ComicBase
- Developer(s): Human Computing
- Initial release: March 13, 1992; 33 years ago
- Stable release: 2017 (v19.0.9) / July 5, 2017; 7 years ago
- Operating system: Windows 7 and later
- Available in: English
- Type: Database, comics
- License: Proprietary
- Website: comicbase.com

= ComicBase =

Windows software for comic book collectors

ComicBase is a computer program for tracking comic book collections. It was created in 1992 by Peter Bickford as an Apple Macintosh program. A Windows version was introduced in 1996. As of February 2015, it is on its nineteenth version (dubbed ComicBase 2017) and is available for computers running Microsoft Windows Windows 7, and later. Its database includes pricing and notes on over 800,000 individual comic book issues, and allows users to sell their comics online at a website marketplace called Atomic Avenue.

ComicBase 2017 includes a "My Comics" web app which uses works in conjunction with the desktop software to allow users to view and update their collections on virtually any mobile device through the use of responsive design techniques, including Apple, Windows, and Android smartphones and tablets, as well as devices like the PSP and Kindle. This feature was introduced with ComicBase 2015. Purchases can be recorded in the mobile web app either by entering in the comics title and issue, or by taking a picture of the comic's barcode using a mobile device's camera.

ComicBase was the first software available on Blu-ray.

▸ **Explore the material**:
1) Reproduce the part of the ComicBase article that opens with the words containing "ComicBase is a" and closes with "called Atomic Avenue.".
2) According to the ComicBase article, in what year was a Windows version of the program introduced?
3) Do these statements agree with the ComicBase article? Answer yes or no for each, quoting the deciding words.
(a) ComicBase was first created as an Apple Macintosh program.
(b) The "My Comics" web app was introduced with ComicBase 2017.
(c) The ComicBase database covers over 800,000 individual comic book issues.

Extracted data entries
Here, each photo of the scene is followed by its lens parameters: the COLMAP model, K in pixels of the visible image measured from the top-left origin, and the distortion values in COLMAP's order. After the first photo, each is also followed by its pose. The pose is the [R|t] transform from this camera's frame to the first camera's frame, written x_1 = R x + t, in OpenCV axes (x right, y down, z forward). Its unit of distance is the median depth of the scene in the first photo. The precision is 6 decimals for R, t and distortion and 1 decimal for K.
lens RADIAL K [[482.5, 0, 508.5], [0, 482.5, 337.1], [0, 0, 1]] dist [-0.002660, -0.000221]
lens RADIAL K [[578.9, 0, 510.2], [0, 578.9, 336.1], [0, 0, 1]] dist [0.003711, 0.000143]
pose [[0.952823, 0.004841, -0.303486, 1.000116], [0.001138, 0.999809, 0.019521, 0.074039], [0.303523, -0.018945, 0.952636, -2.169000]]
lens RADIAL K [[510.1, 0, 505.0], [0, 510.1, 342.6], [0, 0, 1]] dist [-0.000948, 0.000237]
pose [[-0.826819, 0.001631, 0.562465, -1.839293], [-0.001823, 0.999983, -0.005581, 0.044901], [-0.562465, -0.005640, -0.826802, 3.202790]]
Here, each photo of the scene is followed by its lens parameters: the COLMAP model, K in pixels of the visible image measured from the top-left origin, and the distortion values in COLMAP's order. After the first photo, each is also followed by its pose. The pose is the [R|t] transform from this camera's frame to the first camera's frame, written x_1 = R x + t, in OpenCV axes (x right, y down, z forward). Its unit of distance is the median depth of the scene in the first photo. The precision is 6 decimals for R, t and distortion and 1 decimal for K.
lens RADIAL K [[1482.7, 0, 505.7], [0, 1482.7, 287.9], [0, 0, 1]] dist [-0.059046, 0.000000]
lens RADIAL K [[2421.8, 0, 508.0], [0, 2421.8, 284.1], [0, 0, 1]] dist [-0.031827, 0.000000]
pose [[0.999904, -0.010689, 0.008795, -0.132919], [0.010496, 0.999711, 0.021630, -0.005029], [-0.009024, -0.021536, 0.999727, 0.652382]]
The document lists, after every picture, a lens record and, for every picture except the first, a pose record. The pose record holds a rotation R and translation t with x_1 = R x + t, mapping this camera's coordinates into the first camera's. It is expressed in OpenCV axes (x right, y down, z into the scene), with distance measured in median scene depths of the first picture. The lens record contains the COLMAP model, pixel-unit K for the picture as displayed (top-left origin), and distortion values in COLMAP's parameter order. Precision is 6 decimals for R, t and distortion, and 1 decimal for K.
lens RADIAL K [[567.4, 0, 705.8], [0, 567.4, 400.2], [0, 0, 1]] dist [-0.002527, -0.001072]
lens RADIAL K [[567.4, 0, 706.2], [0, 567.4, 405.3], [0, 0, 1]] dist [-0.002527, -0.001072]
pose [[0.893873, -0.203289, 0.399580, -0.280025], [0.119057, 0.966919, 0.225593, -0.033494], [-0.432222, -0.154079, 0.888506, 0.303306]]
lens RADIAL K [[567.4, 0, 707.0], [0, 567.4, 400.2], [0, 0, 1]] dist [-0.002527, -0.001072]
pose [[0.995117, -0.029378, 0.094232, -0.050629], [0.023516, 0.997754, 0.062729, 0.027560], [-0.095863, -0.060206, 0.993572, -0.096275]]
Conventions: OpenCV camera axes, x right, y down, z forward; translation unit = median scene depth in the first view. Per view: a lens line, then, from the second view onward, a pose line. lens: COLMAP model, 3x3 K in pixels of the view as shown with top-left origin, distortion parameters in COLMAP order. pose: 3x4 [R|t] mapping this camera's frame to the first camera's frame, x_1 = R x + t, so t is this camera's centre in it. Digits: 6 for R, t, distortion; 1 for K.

▸ **Answers for the exercise**:
1)
ComicBase is a computer program for tracking comic book collections. It was created in 1992 by Peter Bickford as an Apple Macintosh program. A Windows version was introduced in 1996. As of February 2015, it is on its nineteenth version (dubbed ComicBase 2017) and is available for computers running Microsoft Windows Windows 7, and later. Its database includes pricing and notes on over 800,000 individual comic book issues, and allows users to sell their comics online at a website marketplace called Atomic Avenue.

2) 1996

3)
(a) Yes: "It was created in 1992 by Peter Bickford as an Apple Macintosh program."
(b) No: "This feature was introduced with ComicBase 2015."
(c) Yes: "Its database includes pricing and notes on over 800,000 individual comic book issues"